Three visitors to the noon meeting of the Bradford Area School District Monday brought questions regarding the fall and left with some answers and continuing unknowns.
Michelle Barnhart, who is a parent of two students in the district and also a teacher for a cyber charter school, requested clarification and shared her concerns regarding the plans for the online program for the fall. She noted that she hopes to keep her two students enrolled in the Bradford school district but has concerns they won’t have a teacher interacting with them through the online platform, which is how she intends for them to receive their education. She cited concerns with wearing masks as the reason she is opting for the online route.
A discussion was held that included Superintendent Katy Pude and Assistant Superintendent Sam Johnson, as well as the other board members. They noted that administrators are not yet aware of how many parents are opting for online versus in-person education for the fall. The deadline for providing that information was Friday, and the numbers are being tallied.
Pude and Johnson both explained that the district’s goal is to have teachers who are dedicated to online classes and others who will be handling in-person education. For the older students, the intent will be for teachers to handle in-person education the majority of the day and a single period (or more as needed) for the specialty they are hired to teach (biology, math, English etc…).
Debbie Anthony, who has two grandchildren with health issues who will be attending school online from home in the fall, also noted she is hoping they will be able to attend through the district but had concerns she hoped to have addressed.
One point was whether students who attend either the online program through the district or another online charter school would be permitted to participate in the athletics programs for the district.
Johnson and Pude confirmed that, provided the student met the criteria of having the grades and attendance record set by the district, they would be permitted to participate in after-school extracurricular activities. However, programs or special classes held during the school day (for example, Jazz Band) are not something in which students who attend online programs can participate.
Tanya Slater, who was the final visitor to speak, noted she has three children in the district, including one set to attend Kindergarten. As a nurse, she is concerned with the way masks will be monitored and with the potential spread of germs for in-person education when students return to school in the fall.
Slater asked about monitoring mask use, if additional staff would be needed to help with the younger students, and she also asked if additional nurses would be hired.
“How does this work for a five-year-old?” Slater asked.
According to Pude and Board President Shane Oschman, this is not an area with a clear answer as of yet.
Board member Carla Manion, who had mentioned the possibility of clear face shields earlier in the meeting, revisited that topic, at which point Slater noted she had reached out to School Street Elementary Principal Sarah Tingley and had been told those would not be an acceptable option.
Tingley, seated in the audience, confirmed that information was sent out, and Pude pointed out that was an area that had changed in the course of the district’s attempts to set clear guidelines.
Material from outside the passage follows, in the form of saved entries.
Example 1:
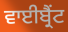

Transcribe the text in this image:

ਵਾਈਬ੍ਰੈਂਟ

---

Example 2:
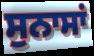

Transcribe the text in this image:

ਸੁਨਾਸਾਂ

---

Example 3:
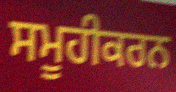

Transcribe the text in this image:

ਸਮੂਹੀਕਰਨ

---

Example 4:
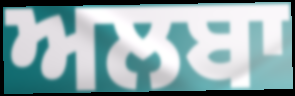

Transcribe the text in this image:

ਅਲਬਾ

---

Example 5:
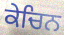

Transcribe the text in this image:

ਕੇਚਿਨ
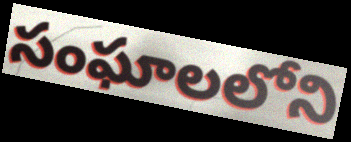
సంఘాలలోని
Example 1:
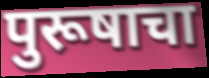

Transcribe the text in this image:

पुरूषाचा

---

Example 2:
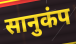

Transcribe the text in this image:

सानुकंप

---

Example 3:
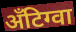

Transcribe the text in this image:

अँटिग्वा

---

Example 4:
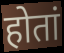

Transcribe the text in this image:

होतां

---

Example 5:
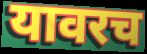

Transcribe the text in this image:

यावरच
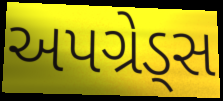
અપગ્રેડ્સ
As of Thursday, the Pennsylvania Department of Education had clarified to districts that clear face shields are an option, where previously that was not the case.
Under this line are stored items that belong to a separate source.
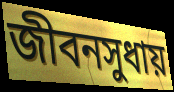
জীবনসুধায়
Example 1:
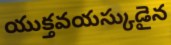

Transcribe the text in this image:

యుక్తవయస్కుడైన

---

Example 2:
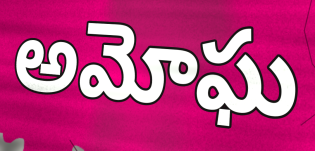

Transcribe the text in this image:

అమోఘ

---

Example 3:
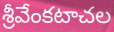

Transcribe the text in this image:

శ్రీవేంకటాచల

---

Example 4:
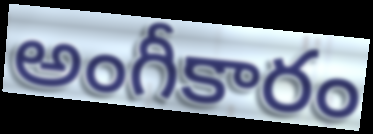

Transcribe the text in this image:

అంగీకారం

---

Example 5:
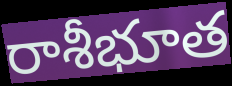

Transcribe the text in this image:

రాశీభూత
“You wonder why we have limited the amount of information that goes out, because by the time we send an email, it isn’t accurate,” Oschman said.
When Slater noted that parents are just looking for continuity for their children, Oschman responded by saying, “Unfortunately, the state is not offering that to us right now. They are changing every day and conflicting with the CDC sometimes. We are getting this pulled together as quickly as we can, but we can’t give the firm answers that everybody wants right now. It’s literally changing every day.”
Slater asked again about the online program, noting that “we just need to know what that looks like,” at which point Oschman stated that had already been addressed in the meeting.
“We are not required to respond to these questions, we want to. We are trying to respond to them, and I think we have given a lot of information,” Oschman said. “We are not going to have every t crossed and every i dotted yet, because it’s still July.
“And this stuff is moving every day, it’s a moving target.”
Oschman noted that there have been “countless hours to get as far as we’ve come,” and shared the personal opinion that the state reopened too soon.
Pude stated that “no one has been in this situation” before. Manion stated, “This is the times we are in, we have to just adapt, it’s a matter of getting people, I don’t want to say trained but getting new habits established. Over time, it becomes a new habit, like tying their shoe.
“Once the routine is established, I think things kind of take care of themselves. For teachers it’s going to be more challenging. We all have to make adaptations to what is,” she said.
Following the meeting, Slater voiced her continuing frustration with the unknowns and noted that, “(the school district) says our taxes will go up if we put our children in online charter schools, but when it comes to how they are going to handle school for our children, they have no answers.”